# [TASK STATEMENT]
Line by line, transcribe the listing below exactly.

# [INFORMATION SHOWN]

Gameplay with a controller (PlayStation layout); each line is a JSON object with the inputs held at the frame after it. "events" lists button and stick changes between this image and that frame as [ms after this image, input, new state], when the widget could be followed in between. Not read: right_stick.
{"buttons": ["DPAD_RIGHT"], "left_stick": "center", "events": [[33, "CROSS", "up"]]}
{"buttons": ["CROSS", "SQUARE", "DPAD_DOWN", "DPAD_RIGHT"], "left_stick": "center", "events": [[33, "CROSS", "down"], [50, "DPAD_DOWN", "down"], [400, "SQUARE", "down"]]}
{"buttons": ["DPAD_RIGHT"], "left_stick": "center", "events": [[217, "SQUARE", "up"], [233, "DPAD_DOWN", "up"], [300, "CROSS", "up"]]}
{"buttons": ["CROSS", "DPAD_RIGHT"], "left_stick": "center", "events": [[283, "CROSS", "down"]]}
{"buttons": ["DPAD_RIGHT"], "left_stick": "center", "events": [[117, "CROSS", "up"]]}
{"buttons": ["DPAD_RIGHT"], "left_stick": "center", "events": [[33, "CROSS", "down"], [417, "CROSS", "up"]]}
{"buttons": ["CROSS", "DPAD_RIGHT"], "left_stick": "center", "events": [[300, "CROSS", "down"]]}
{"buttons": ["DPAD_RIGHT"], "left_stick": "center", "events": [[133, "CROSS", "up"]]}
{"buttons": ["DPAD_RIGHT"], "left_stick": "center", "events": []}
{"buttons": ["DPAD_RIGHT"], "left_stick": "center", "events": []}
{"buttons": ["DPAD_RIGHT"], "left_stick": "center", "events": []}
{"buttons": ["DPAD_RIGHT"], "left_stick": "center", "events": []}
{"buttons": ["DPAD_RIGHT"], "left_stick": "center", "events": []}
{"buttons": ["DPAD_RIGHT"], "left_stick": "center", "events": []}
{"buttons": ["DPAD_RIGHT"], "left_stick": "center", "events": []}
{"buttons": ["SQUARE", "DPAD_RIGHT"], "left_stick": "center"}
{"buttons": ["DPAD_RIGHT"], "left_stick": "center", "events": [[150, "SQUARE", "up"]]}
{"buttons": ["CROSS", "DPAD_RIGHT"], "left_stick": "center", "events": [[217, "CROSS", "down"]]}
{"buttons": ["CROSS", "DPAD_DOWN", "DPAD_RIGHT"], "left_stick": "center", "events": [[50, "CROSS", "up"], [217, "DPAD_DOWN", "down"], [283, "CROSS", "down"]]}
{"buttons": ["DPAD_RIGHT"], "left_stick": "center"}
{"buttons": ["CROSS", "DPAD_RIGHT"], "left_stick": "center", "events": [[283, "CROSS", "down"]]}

# [YOUR RESPONSE]
Gameplay with a controller (PlayStation layout); each line is a JSON object with the inputs held at the frame after it. "events" lists button and stick changes between this image and that frame as [ms after this image, input, new state], when the widget could be followed in between. Not read: right_stick.
{"buttons": ["DPAD_RIGHT"], "left_stick": "center", "events": [[33, "CROSS", "up"]]}
{"buttons": ["CROSS", "SQUARE", "DPAD_DOWN", "DPAD_RIGHT"], "left_stick": "center", "events": [[33, "CROSS", "down"], [50, "DPAD_DOWN", "down"], [400, "SQUARE", "down"]]}
{"buttons": ["DPAD_RIGHT"], "left_stick": "center", "events": [[217, "SQUARE", "up"], [233, "DPAD_DOWN", "up"], [300, "CROSS", "up"]]}
{"buttons": ["CROSS", "DPAD_RIGHT"], "left_stick": "center", "events": [[283, "CROSS", "down"]]}
{"buttons": ["DPAD_RIGHT"], "left_stick": "center", "events": [[117, "CROSS", "up"]]}
{"buttons": ["DPAD_RIGHT"], "left_stick": "center", "events": [[33, "CROSS", "down"], [417, "CROSS", "up"]]}
{"buttons": ["CROSS", "DPAD_RIGHT"], "left_stick": "center", "events": [[300, "CROSS", "down"]]}
{"buttons": ["DPAD_RIGHT"], "left_stick": "center", "events": [[133, "CROSS", "up"]]}
{"buttons": ["DPAD_RIGHT"], "left_stick": "center", "events": []}
{"buttons": ["DPAD_RIGHT"], "left_stick": "center", "events": []}
{"buttons": ["DPAD_RIGHT"], "left_stick": "center", "events": []}
{"buttons": ["DPAD_RIGHT"], "left_stick": "center", "events": []}
{"buttons": ["DPAD_RIGHT"], "left_stick": "center", "events": []}
{"buttons": ["DPAD_RIGHT"], "left_stick": "center", "events": []}
{"buttons": ["DPAD_RIGHT"], "left_stick": "center", "events": []}
{"buttons": ["SQUARE", "DPAD_RIGHT"], "left_stick": "center"}
{"buttons": ["DPAD_RIGHT"], "left_stick": "center", "events": [[150, "SQUARE", "up"]]}
{"buttons": ["CROSS", "DPAD_RIGHT"], "left_stick": "center", "events": [[217, "CROSS", "down"]]}
{"buttons": ["CROSS", "DPAD_DOWN", "DPAD_RIGHT"], "left_stick": "center", "events": [[50, "CROSS", "up"], [217, "DPAD_DOWN", "down"], [283, "CROSS", "down"]]}
{"buttons": ["DPAD_RIGHT"], "left_stick": "center"}
{"buttons": ["CROSS", "DPAD_RIGHT"], "left_stick": "center", "events": [[283, "CROSS", "down"]]}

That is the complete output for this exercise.